Tuesday, 24 October 2017

On the association between perceived overqualification and adaptive behavior

an article by Chia-Huei Wu (London School of Economics and Political Science, UK), Amy Wei Tian and Aleksandra Luksyte (University of Western Australia, Crawley, Australia) and Christiane Spitzmueller (University of Houston, Texas, USA) published in Personnel Review Volume 46 Issue 2 (2017)

Abstract

Purpose
The purpose of this paper is to offer an autonomous motivation perspective to explore the relationship between perceived overqualification and adaptive work behavior and examine job autonomy as a factor that may moderate the association.

Design/methodology/approach
The hypotheses were tested in two culturally, demographically, and functionally diverse samples: sample 1 was based on North American community college employees (n=215); sample 2 was based on full-time workers, employed in a Chinese state-owned enterprise specializing in shipping (n=148).

Findings
In study 1, perceived overqualification was negatively related to self-rated adaptive behavior. A follow-up study 2 extended these findings by demonstrating that perceived overqualification was negatively related to supervisor-rated adaptive work behavior when job autonomy was low, rather than high.
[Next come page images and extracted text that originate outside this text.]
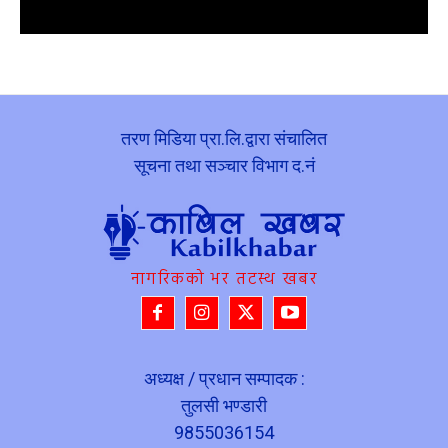
तरण मिडिया प्रा.लि.द्वारा संचालित
सूचना तथा सञ्चार विभाग द.नं
नागरिकको भर तटस्थ खबर
अध्यक्ष / प्रधान सम्पादक :
तुलसी भण्डारी
9855036154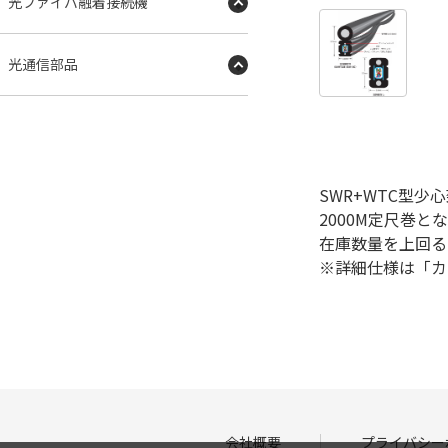
光ファイバ融着接続機
光通信部品
SWR+WTC型少
2000M定尺巻と
在庫数量を上回る
※詳細仕様は「カ
会社概要
プライバシー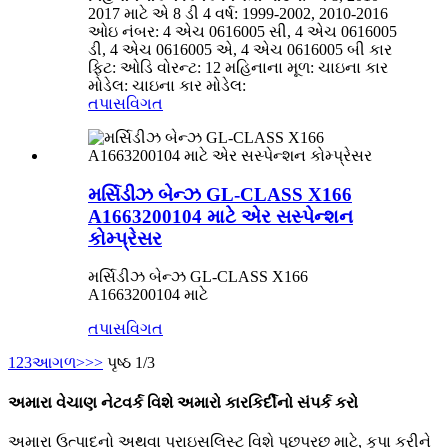
2017 માટે એ 8 ડી 4 વર્ષ: 1999-2002, 2010-2016
ઓઇ નંબર: 4 એચ 0616005 સી, 4 એચ 0616005
ડી, 4 એચ 0616005 એ, 4 એચ 0616005 બી કાર
ફિટ: ઓડિ વોરન્ટ: 12 મહિનાના મૂળ: ચાઇના કાર
મોડેલ: ચાઇના કાર મોડેલ:
તપાસ
વિગત
મર્સિડીઝ બેન્ઝ GL-CLASS X166
A1663200104 માટે એર સસ્પેન્શન
કોમ્પ્રેસર
મર્સિડીઝ બેન્ઝ GL-CLASS X166
A1663200104 માટે
તપાસ
વિગત
1
2
3
આગળ>
>>
પૃષ્ઠ 1/3
અમારા વેચાણ નેટવર્ક વિશે અમારો કારકિર્દીનો સંપર્ક કરો
અમારા ઉત્પાદનો અથવા પ્રાઇસલિસ્ટ વિશે પૂછપરછ માટે, કૃપા કરીને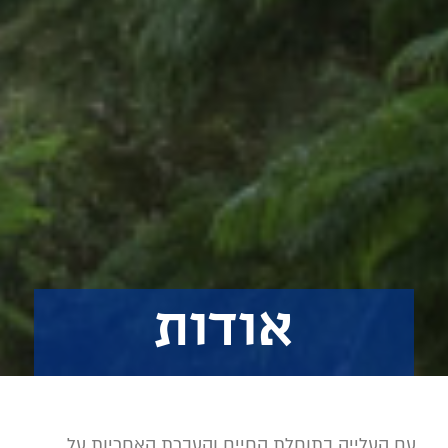
אודות
עם העלייה בתוחלת החיים והעברת האחריות על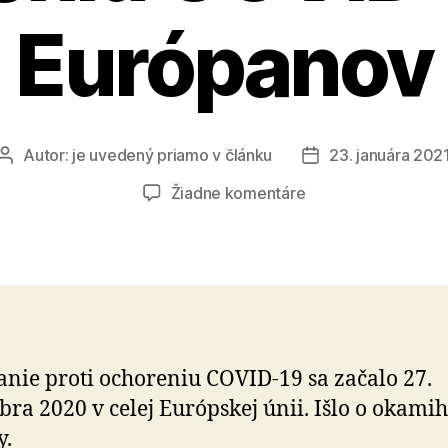
Európanov
Autor:
je uvedený priamo v článku
23. januára 202
Autor
Dátum
článku
článku
na
Žiadne komentáre
Bezpečné
vakcíny
proti
ochoreniu
COVID-
19
pre
nie proti ochoreniu COVID-19 sa začalo 27.
Európanov
ra 2020 v celej Európskej únii. Išlo o okamih
y.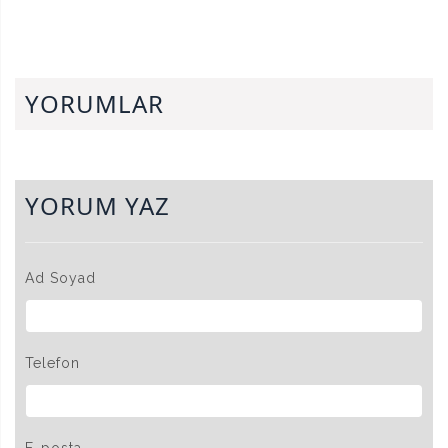
kullanılan mıgır
kullanılan mıgır
metinlerdir.
metinlerdir.
YORUMLAR
YORUM YAZ
Ad Soyad
Telefon
E-posta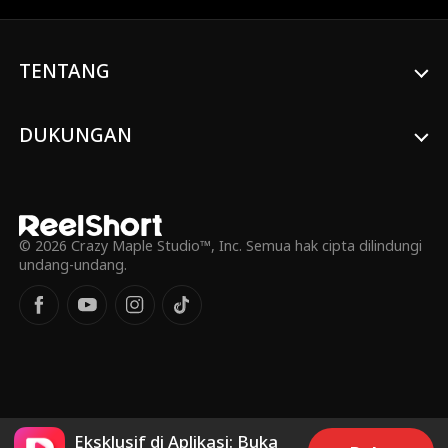
harus dipaksa berpura-pura menjadi Nia
dan maju menggantikan jadi pengantin
Karlos.
TENTANG
DUKUNGAN
© 2026 Crazy Maple Studio™, Inc. Semua hak cipta dilindungi
undang-undang.
Eksklusif di Aplikasi: Buka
Research limitations/implications
The results of this research offer an autonomous motivation perspective to explain why perceived overqualification relates to adaptive behavior and suggests a job design approach to encourage adaptive behaviors of people who feel overqualified – a sizable segment of the current workforce.

Originality/value
This is one of the first studies to explore adaptive behavior of workers who feel overqualified – an outcome that has not been examined in this domain. The findings further point out what can be done to encourage adaptive behaviors among overqualified employees.